Problem statement:
Beginning at the line that contains "message twice in MUC private chat</li>", return every remaining line of the data below exactly; return nothing before it.

The input:
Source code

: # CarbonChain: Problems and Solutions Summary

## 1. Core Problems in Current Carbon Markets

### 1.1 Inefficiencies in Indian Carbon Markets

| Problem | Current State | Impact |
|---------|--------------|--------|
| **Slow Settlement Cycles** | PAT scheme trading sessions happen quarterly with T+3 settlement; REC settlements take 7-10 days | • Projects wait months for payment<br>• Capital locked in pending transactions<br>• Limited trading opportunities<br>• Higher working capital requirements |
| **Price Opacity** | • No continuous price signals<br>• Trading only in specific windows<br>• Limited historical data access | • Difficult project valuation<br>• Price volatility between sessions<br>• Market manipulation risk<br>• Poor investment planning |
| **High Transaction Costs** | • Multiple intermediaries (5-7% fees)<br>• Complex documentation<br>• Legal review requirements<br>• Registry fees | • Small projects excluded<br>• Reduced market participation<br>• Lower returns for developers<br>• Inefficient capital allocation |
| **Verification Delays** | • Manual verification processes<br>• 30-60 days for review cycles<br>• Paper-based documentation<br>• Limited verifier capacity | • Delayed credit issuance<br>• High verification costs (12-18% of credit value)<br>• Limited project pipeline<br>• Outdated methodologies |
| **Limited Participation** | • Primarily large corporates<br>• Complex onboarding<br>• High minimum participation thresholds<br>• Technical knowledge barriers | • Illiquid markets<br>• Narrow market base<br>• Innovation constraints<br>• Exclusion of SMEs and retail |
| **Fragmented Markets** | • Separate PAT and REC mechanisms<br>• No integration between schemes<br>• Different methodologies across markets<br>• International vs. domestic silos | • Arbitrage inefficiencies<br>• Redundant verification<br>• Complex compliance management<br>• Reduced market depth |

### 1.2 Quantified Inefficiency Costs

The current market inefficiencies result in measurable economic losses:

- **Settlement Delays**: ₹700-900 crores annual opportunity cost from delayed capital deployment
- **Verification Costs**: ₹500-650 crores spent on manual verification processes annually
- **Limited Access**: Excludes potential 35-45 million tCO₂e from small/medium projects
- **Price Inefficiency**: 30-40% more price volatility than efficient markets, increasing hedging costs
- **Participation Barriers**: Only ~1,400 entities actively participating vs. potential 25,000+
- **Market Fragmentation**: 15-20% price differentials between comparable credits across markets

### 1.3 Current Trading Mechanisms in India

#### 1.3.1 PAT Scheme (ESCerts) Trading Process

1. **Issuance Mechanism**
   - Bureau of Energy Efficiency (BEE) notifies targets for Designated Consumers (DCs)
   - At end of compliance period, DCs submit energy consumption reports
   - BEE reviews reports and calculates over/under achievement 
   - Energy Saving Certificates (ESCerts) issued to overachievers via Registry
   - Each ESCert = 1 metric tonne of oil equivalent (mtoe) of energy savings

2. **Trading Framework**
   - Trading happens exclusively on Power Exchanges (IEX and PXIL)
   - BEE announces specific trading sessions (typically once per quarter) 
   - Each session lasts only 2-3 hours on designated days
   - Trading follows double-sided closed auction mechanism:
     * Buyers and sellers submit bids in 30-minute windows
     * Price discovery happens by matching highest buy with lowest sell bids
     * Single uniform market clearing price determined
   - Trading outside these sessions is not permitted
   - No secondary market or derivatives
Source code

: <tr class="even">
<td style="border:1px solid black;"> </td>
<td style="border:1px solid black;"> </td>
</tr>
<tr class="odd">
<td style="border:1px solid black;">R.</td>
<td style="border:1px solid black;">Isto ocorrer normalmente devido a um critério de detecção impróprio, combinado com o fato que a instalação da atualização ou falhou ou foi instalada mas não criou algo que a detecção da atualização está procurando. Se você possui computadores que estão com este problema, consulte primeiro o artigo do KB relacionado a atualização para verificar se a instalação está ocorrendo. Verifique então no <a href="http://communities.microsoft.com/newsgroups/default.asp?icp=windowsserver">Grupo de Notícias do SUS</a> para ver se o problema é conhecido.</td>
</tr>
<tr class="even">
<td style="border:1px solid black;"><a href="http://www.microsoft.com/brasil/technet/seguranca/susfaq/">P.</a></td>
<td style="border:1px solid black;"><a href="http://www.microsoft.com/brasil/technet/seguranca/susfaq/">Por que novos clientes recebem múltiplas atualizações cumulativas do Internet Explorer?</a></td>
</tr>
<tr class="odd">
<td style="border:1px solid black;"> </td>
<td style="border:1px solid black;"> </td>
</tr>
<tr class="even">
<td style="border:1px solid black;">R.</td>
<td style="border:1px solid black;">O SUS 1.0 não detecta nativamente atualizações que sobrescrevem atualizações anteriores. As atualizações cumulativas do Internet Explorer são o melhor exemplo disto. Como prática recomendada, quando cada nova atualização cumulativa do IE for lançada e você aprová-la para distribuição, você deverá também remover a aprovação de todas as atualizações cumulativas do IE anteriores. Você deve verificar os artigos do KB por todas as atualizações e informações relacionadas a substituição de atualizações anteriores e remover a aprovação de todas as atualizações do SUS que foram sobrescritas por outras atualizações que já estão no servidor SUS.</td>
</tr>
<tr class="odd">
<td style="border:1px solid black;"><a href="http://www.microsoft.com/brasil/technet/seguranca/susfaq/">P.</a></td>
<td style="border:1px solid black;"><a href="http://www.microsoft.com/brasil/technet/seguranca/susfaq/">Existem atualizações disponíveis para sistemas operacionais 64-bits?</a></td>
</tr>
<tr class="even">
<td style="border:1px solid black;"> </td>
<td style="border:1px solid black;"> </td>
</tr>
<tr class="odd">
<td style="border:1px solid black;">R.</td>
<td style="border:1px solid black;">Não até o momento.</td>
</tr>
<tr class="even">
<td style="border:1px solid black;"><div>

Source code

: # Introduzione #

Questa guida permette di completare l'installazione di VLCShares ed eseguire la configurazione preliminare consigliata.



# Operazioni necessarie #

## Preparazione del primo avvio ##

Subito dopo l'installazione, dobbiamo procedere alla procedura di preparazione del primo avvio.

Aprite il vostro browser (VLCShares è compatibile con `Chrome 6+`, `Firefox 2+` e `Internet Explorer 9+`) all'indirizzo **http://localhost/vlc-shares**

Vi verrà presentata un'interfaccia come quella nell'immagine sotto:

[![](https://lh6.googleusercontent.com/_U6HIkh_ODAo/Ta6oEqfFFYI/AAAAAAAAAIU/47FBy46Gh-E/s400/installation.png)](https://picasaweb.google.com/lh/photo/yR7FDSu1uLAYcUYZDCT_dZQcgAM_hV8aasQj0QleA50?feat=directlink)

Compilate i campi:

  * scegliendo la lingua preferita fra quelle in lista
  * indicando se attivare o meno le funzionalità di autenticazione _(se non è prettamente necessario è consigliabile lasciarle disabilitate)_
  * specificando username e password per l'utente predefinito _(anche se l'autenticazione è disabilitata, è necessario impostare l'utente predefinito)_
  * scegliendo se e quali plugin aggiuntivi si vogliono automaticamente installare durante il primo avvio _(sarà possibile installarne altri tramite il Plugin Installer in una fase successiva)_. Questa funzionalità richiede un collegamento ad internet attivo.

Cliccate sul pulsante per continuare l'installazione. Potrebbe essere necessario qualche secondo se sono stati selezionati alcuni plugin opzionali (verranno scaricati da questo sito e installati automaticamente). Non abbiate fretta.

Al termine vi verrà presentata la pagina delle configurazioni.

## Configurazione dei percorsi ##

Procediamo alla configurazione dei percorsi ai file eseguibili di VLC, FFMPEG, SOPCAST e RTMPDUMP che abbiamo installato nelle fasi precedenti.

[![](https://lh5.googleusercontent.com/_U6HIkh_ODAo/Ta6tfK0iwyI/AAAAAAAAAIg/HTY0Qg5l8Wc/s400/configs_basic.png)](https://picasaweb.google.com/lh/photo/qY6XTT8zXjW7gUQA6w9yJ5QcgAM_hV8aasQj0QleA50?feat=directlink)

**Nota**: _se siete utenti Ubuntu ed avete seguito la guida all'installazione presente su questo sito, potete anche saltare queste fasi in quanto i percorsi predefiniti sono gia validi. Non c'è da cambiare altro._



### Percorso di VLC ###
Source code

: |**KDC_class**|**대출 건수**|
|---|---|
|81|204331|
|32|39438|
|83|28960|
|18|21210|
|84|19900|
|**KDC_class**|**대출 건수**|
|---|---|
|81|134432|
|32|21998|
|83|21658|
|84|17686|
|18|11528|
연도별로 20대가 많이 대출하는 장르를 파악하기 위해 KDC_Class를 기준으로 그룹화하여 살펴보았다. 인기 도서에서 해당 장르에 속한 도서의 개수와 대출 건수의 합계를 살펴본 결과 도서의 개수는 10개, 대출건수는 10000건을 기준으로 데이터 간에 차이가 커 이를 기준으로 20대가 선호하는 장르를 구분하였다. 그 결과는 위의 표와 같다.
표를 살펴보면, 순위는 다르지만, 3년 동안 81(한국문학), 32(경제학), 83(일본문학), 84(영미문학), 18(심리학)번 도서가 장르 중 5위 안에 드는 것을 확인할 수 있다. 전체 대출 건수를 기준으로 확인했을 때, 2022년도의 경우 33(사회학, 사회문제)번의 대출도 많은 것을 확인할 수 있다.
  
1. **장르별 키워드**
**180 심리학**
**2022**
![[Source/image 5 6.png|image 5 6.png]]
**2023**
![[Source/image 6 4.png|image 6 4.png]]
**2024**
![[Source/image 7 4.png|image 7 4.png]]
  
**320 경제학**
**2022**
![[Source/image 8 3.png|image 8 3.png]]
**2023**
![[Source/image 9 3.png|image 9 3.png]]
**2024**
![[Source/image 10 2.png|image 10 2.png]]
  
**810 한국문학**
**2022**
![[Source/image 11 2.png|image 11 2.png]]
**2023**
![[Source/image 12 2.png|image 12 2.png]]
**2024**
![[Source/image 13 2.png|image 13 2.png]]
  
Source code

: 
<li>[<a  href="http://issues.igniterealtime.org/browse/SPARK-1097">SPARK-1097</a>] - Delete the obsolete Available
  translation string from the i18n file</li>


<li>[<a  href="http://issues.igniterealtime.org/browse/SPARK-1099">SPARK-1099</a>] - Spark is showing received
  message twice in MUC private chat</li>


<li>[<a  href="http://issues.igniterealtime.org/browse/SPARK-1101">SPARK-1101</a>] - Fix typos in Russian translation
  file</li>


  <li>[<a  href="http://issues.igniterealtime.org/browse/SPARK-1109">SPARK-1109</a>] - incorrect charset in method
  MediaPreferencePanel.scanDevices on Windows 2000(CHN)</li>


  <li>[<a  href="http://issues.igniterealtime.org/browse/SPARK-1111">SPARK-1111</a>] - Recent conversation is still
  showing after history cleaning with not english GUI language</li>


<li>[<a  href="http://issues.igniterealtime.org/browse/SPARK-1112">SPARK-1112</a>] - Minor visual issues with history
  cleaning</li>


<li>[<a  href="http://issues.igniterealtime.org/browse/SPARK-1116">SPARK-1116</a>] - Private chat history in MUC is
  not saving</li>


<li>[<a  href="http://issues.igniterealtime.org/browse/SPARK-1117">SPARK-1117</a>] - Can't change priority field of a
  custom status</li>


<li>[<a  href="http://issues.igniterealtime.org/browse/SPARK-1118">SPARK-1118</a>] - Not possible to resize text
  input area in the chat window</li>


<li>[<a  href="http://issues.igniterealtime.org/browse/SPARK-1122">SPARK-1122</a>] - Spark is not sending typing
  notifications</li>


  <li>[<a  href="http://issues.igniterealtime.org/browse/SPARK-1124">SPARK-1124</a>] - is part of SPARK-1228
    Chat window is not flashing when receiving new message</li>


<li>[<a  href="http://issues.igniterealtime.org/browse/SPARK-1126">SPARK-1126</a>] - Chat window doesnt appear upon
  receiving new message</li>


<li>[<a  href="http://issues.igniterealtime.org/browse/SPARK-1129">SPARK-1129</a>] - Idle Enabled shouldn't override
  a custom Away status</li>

Solution for this task:
  message twice in MUC private chat</li>


<li>[<a  href="http://issues.igniterealtime.org/browse/SPARK-1101">SPARK-1101</a>] - Fix typos in Russian translation
  file</li>


  <li>[<a  href="http://issues.igniterealtime.org/browse/SPARK-1109">SPARK-1109</a>] - incorrect charset in method
  MediaPreferencePanel.scanDevices on Windows 2000(CHN)</li>


  <li>[<a  href="http://issues.igniterealtime.org/browse/SPARK-1111">SPARK-1111</a>] - Recent conversation is still
  showing after history cleaning with not english GUI language</li>


<li>[<a  href="http://issues.igniterealtime.org/browse/SPARK-1112">SPARK-1112</a>] - Minor visual issues with history
  cleaning</li>


<li>[<a  href="http://issues.igniterealtime.org/browse/SPARK-1116">SPARK-1116</a>] - Private chat history in MUC is
  not saving</li>


<li>[<a  href="http://issues.igniterealtime.org/browse/SPARK-1117">SPARK-1117</a>] - Can't change priority field of a
  custom status</li>


<li>[<a  href="http://issues.igniterealtime.org/browse/SPARK-1118">SPARK-1118</a>] - Not possible to resize text
  input area in the chat window</li>


<li>[<a  href="http://issues.igniterealtime.org/browse/SPARK-1122">SPARK-1122</a>] - Spark is not sending typing
  notifications</li>


  <li>[<a  href="http://issues.igniterealtime.org/browse/SPARK-1124">SPARK-1124</a>] - is part of SPARK-1228
    Chat window is not flashing when receiving new message</li>


<li>[<a  href="http://issues.igniterealtime.org/browse/SPARK-1126">SPARK-1126</a>] - Chat window doesnt appear upon
  receiving new message</li>


<li>[<a  href="http://issues.igniterealtime.org/browse/SPARK-1129">SPARK-1129</a>] - Idle Enabled shouldn't override
  a custom Away status</li>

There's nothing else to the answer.